As with his heroin addiction and observations about his prison inmates, Ezekiel doesn’t linger in a space where the world exists separately out there as cause while sitting discretely over here is the individual who is the effect. It’s all integrated; time has marked the prison guards’ faces more severely than the captives, Marcia might be living a sexual lie but so is he, the army might have introduced him to opiates but he wilfully graduated to and enjoyed his heroin addiction.
That doesn’t mean that nothing comes in for explanation or criticism. The world of the prison is evidently not a place of redemption, it’s a terminus from which Ezekiel’s lover Jody, and eventually Ezekiel himself, escapes and it houses the occasional petty tyrants you’d expect to inhabit such a place. But like Vaclav Havel’s The Power of the Powerless the power attained in relationships within authoritarian institutions is just another sad dimension of alienation that damns all.

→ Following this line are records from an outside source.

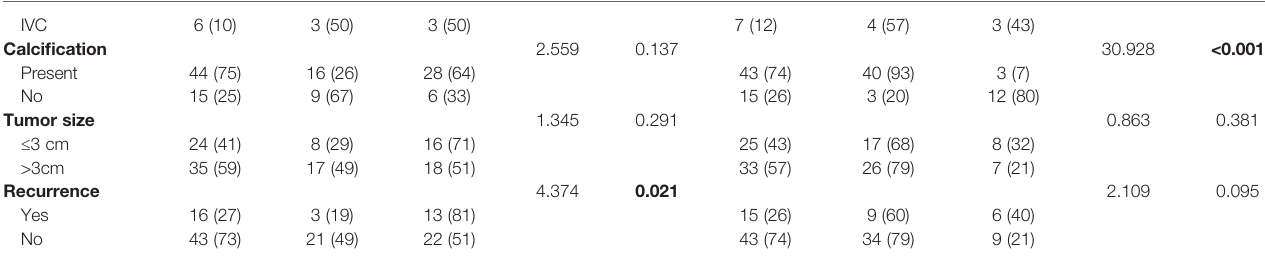
The statistically signi fi cant fi nding was highlighted with bold. IVC, intraventricular craniopharyngioma; S/SSC, sellar/suprasellar craniopharyngioma; IS, immunostaining score; L.I., labeling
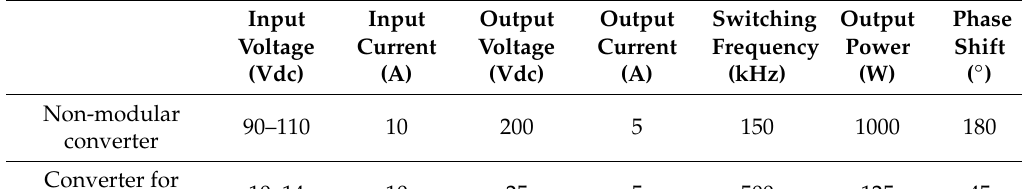
Figure10. Comparisonofqualitativeparametersforthemodularconceptfor1MHzofswitchingfrequency. Figure 10. Comparison of qualitative parameters for the modular concept for 1 MHz of switching frequency.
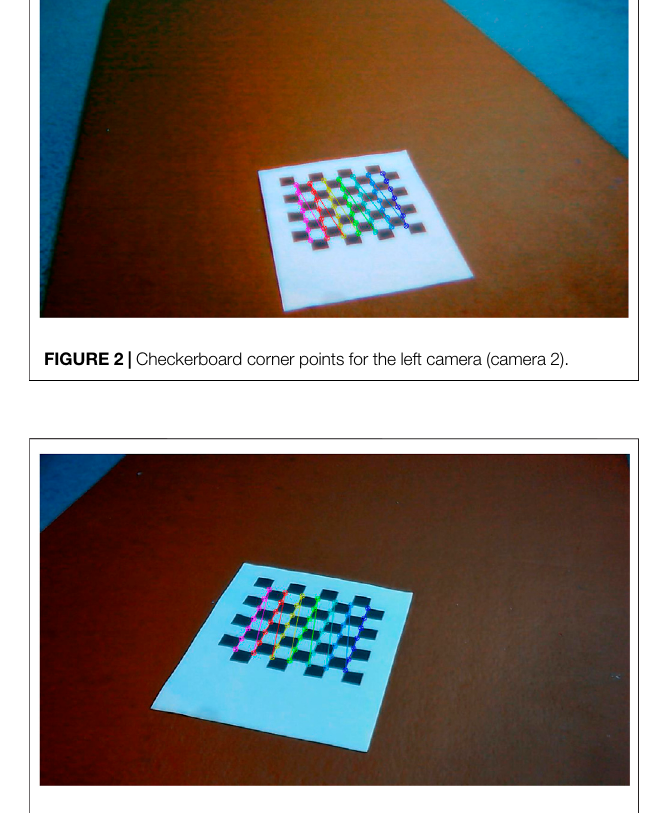
FIGURE3| Checkerboardcornerpointsfortherightcamera(camera1).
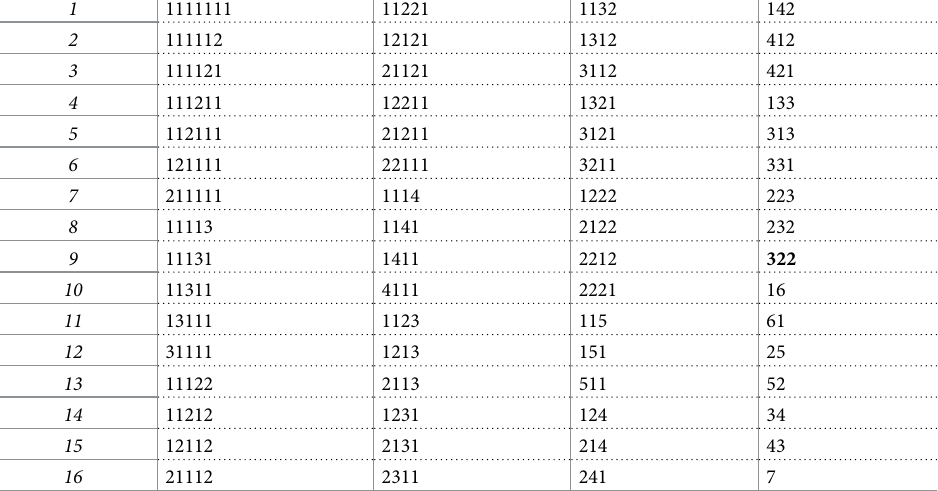
Table 3. Combinatorial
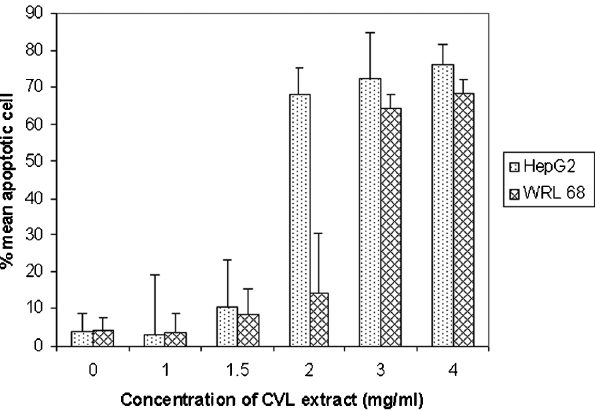
Figure 4 - Effect of Chlorella vulgaris on the protein expression of P53, Bax, caspase-3 and Bcl-2. Chlorella vulgaris at 2 mg/ml (optimal dose) induced higher expressions of P53 (a), Bax (c) (proapoptotic) and caspase-3 (d) proteins in HepG2 cells compared to the control cells after 24 hours treatment. Mean- while, Bcl-2 (b) (antiapoptotic) protein expression was reduced compared to the control cells. No significant changes in the expressions of caspase-8 (e) proteins in hepatoma cells treated with C. vulgaris (2 mg/ml) were observed after 24 hours of treatment. CVL = Chlorella vulgaris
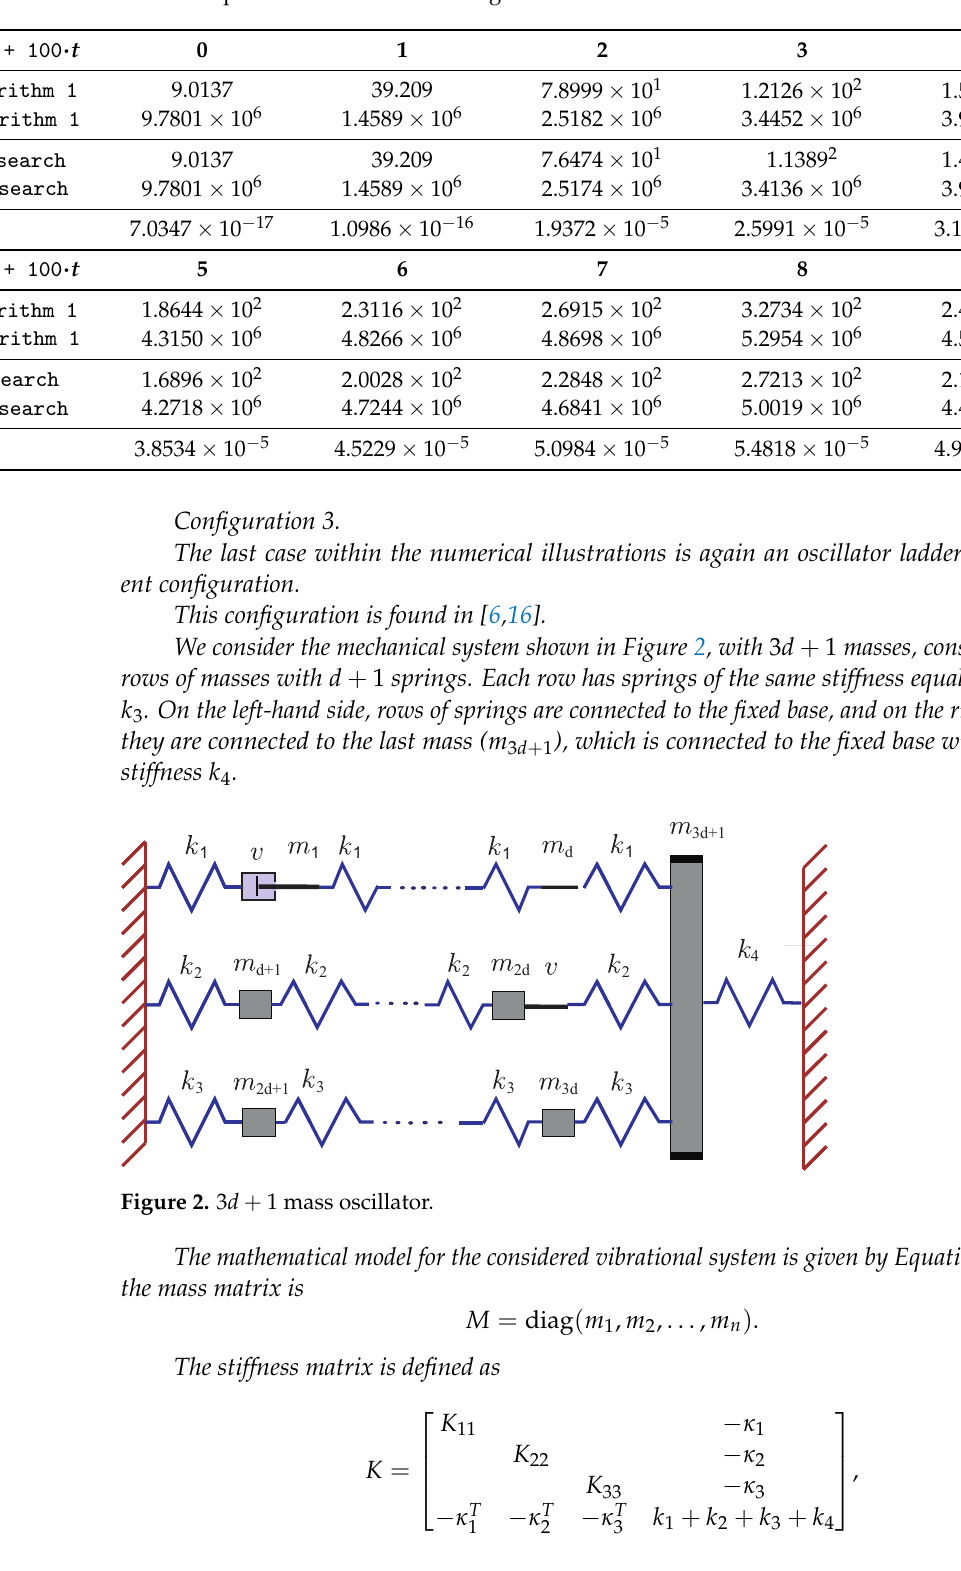
Table 3. Optimal viscosities for Configuration 2.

Situating a novel within the confines of a prison poses enormous risks, although explanatory memories provide a writer with an enormous out. Yet Cheever, by and large, does not cast back in mawkish fashion for easy and contrastable set-ups – most of the novel remains rooted in the prison environment. But what this tethering allows Cheever to do is to explore the question of memory; what you can remember, what detail you must vanquish for your sanity, how these psychic pressures create uncertain memories and how after swearing to excise memories you can get sucked down its tunnel and recall the most minute details – which we are no longer sure are recollections of actual events or hybrids. This exploration – like that of Ezekiel’s affair with Jody – again is not central, just a component of the story and is not executed in disjointed post-modern fashion. We are situated and aware of where we are most of the time but the uncertain matter of memory is there to illustrate not so much the privations of prison but the passions of this man at a time when he was not imprisoned within a toxic family environment; the small moments of freedom in his life or at least what seems in retrospect to have been so.

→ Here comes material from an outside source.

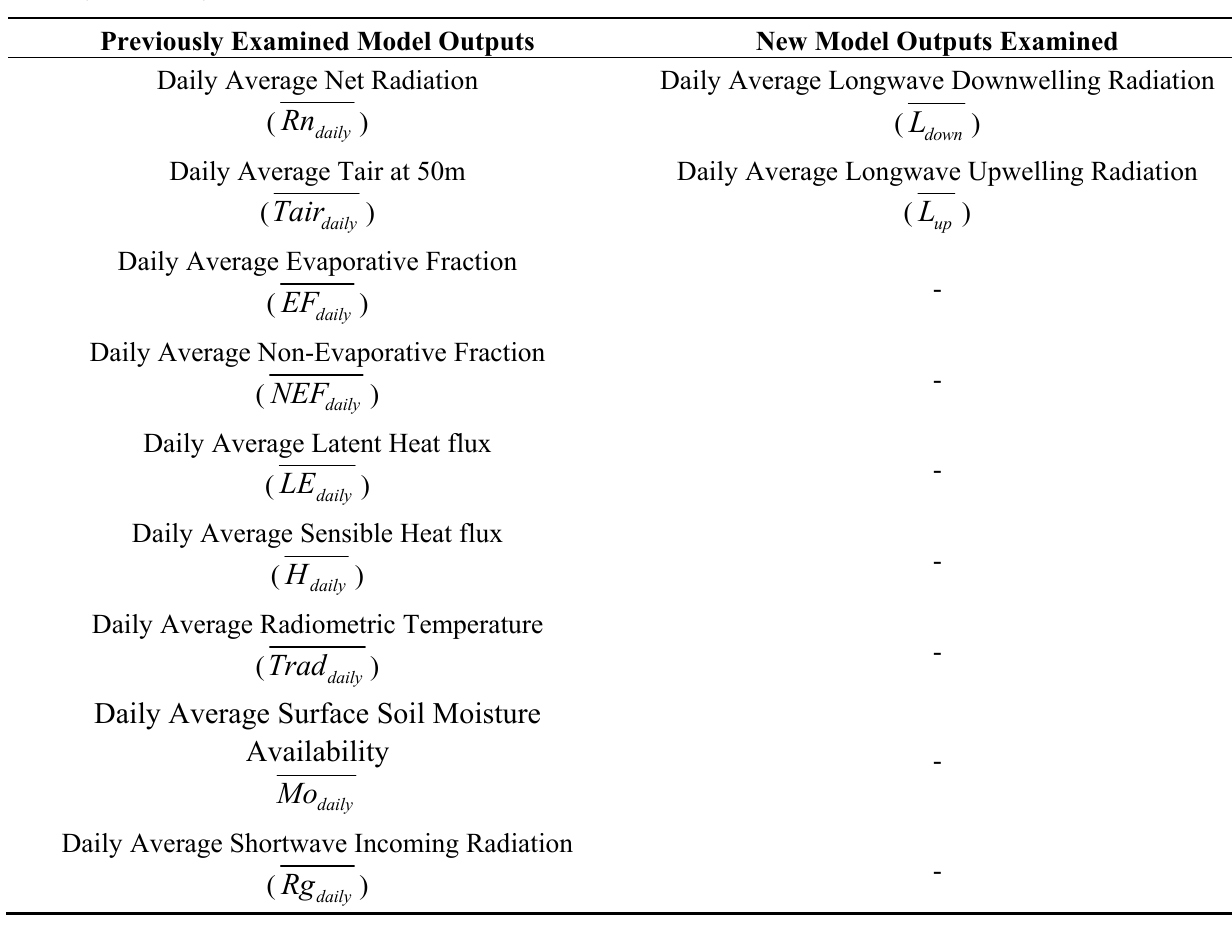
Table 1. Summary of the previously and newly examined SimSphere outputs considered in the Global Sensitivity Analysis (GSA) implementation using the Bayesian analysis of computer code outputs (BACCO) Gaussian emulation machine for sensitivity analysis (GEM-SA)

Cheever’s short stories like ‘Goodbye, My Brother’ or ‘The Season of Divorce’ also deal with the issue of strained familial relations and this focus on the small detail of life is what led Elmore Leonard to describe Cheever as the ‘Chekhov of the Suburbs’. Unlike Boethius, Cheever was not concerned to extract an elevated meaning from existence, but when you deal with the all too familiar and painful particulars of family life rather than abstruse and distanced reflections on the cosmos, that will happen. It’s what makes Cheever one of the great writers of the small world which is mainly what we all occupy.
As a fan of Cheever’s short stories I felt compelled to read Falconer and notwithstanding some affecting passages of writing and interesting themes, ultimately I found it a little too dispassionate. While I dislike syrupy novels, Falconer may have over-corrected in order for Cheever to project the idea that there’s no blame in the world and you face the world as you find it. The novel might have benefitted from expanding on the heroin highs and detail of consecrated moments so that we knew Ezekiel was once happy and an agent in his own life – all the better to contrast with the strictures of jail. That being said, it’s an interesting book with engaging ideas and some nice passages of writing.